WP2- In collaboration with Blair Armstrong (originally, my post-doc at the postdoc at the BCBL, now at University of Toronto), we explored how a single computational framework could subsume the predictions and computational mechanics of SL. A first simulation of typical statistical learning tasks involved learning the regularities in small simple sets of stimuli. In particular, we tasked the model with learning to (a) encode the item currently being presented to it, while also (b) remembering the previous items it had seen and (c) predicting which item comes next, all using a single pool of neurons that mediated between the input for the current item and the encoding, memory, and prediction outputs. A second research effort by Raquel Garrido Alhama and Blair Armstrong has led to producing through a neural network modeling framework a computational model that learned to identify words when simulating fixating at different locations in that word.

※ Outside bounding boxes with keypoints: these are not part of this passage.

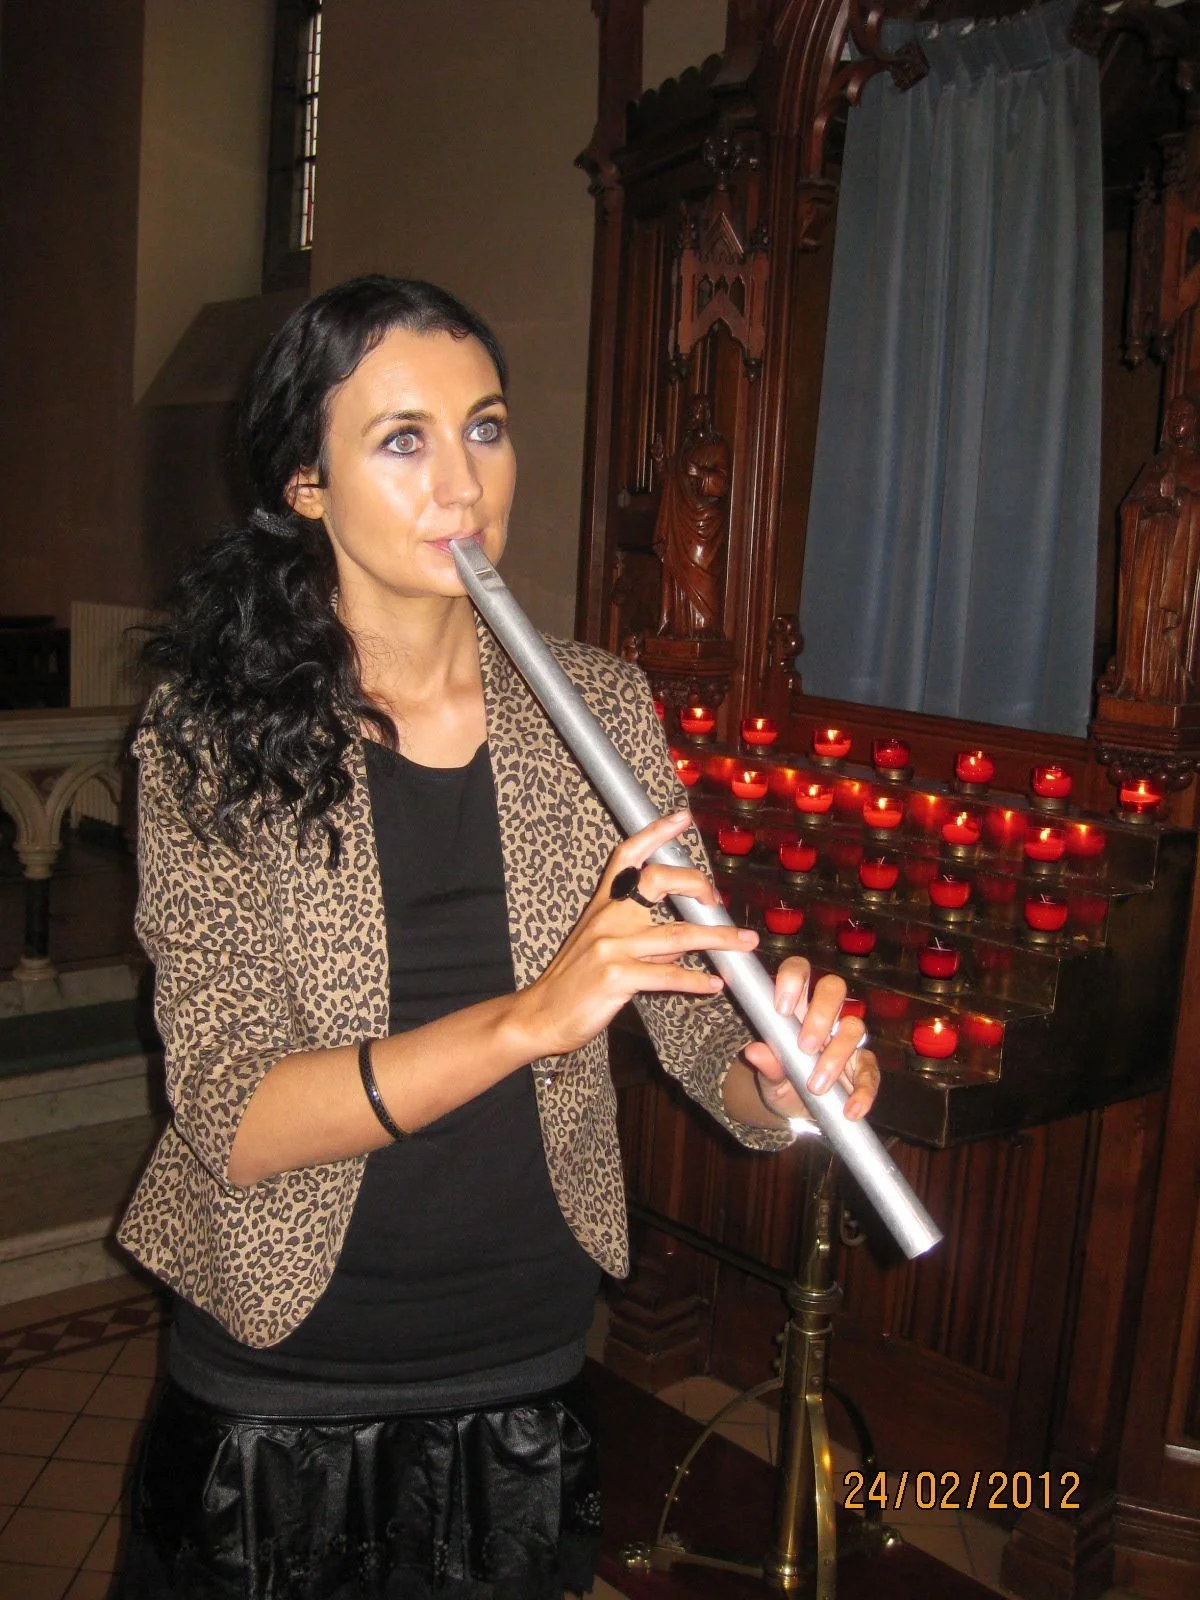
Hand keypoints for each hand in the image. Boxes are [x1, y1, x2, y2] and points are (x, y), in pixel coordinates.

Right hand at [510, 811, 758, 1059]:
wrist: (540, 1014)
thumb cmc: (573, 979)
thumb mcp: (598, 942)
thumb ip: (639, 932)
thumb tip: (683, 935)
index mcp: (603, 904)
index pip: (628, 856)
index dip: (655, 833)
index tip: (682, 818)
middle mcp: (607, 917)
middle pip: (657, 880)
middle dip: (695, 884)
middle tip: (717, 900)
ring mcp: (611, 947)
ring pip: (677, 935)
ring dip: (718, 939)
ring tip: (745, 942)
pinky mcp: (617, 979)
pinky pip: (668, 976)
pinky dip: (696, 981)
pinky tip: (714, 984)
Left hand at [741, 960, 879, 1124]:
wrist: (797, 1110)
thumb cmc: (782, 1080)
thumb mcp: (769, 1077)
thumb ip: (766, 1065)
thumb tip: (754, 1052)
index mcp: (797, 1006)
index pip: (799, 971)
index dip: (793, 979)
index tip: (781, 1008)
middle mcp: (825, 1015)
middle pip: (833, 988)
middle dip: (820, 1013)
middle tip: (805, 1047)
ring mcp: (847, 1039)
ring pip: (854, 1026)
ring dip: (836, 1054)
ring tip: (816, 1086)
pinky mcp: (863, 1066)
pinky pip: (870, 1071)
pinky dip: (863, 1091)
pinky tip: (850, 1109)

WP3- we adopted a novel perspective for investigating the processing of regularities in the visual modality, by tracking online performance in a self-paced SL paradigm. This allowed us to focus on the trajectory of learning. We demonstrated that this paradigm provides a reliable and valid signature of SL performance, and offers important insights for understanding how statistical regularities are perceived and assimilated in the visual modality when learning proceeds. To further examine the psychometric properties of a sequence learning task, we tested the test-retest reliability of the well-established Hebb-repetition task. Our findings showed that retest reliability of individual learning performance in the Hebb task was close to zero. In a third research effort we centered on how prior linguistic knowledge regarding speech co-occurrences of a native language, impacts what participants learn from novel auditory verbal input. We showed that auditory-verbal tasks display distinct item-specific effects given entrenchment due to linguistic environment. Predicting what regularities will be learned in an auditory stream.

WP4- For this work-package we explored a range of neurobiological signatures of learning during visual SL. This serves two main aims. First, methodologically, to offer an independent online measure that regularities have been extracted. Second, theoretically, to advance towards a deeper understanding of the mechanisms underlying prediction of structured inputs. The first experimental work examined ERP, patterns of neural oscillation in EEG, eye-blinks, and pupil size during a visual SL task, where participants are presented with a sequence of triplets of shapes in 24 blocks of presentation. Our aim was to find neurobiological signatures of prediction when learning proceeds. This project was conducted by postdoc Louisa Bogaerts in collaboration with postdoc Craig Richter in the BCBL. The first EEG study (40 participants) has been completed and it will serve as pilot for designing the proposed MEG study to be conducted soon in the BCBL, Spain. Results of

Final results

L2STAT has so far developed SL tasks that measures learning while it proceeds. The tasks for tracking learning in the visual modality as developed in WP3 are now acknowledged by the scientific community as a valid tool for tracking statistical learning. These tasks are transferred as free resource to all labs interested in visual statistical learning for use in laboratory experiments.
On the theoretical level, L2STAT has developed a novel Information Theory of Reading, which will be, I believe, a game change in understanding reading in different writing systems.
The expected results until the end of the project is to converge on a range of neurobiological measures of perceiving regularities, extension of the computational linguistic work to include Chinese as well, and publishing a cross-linguistic computational model of reading that follows information theory.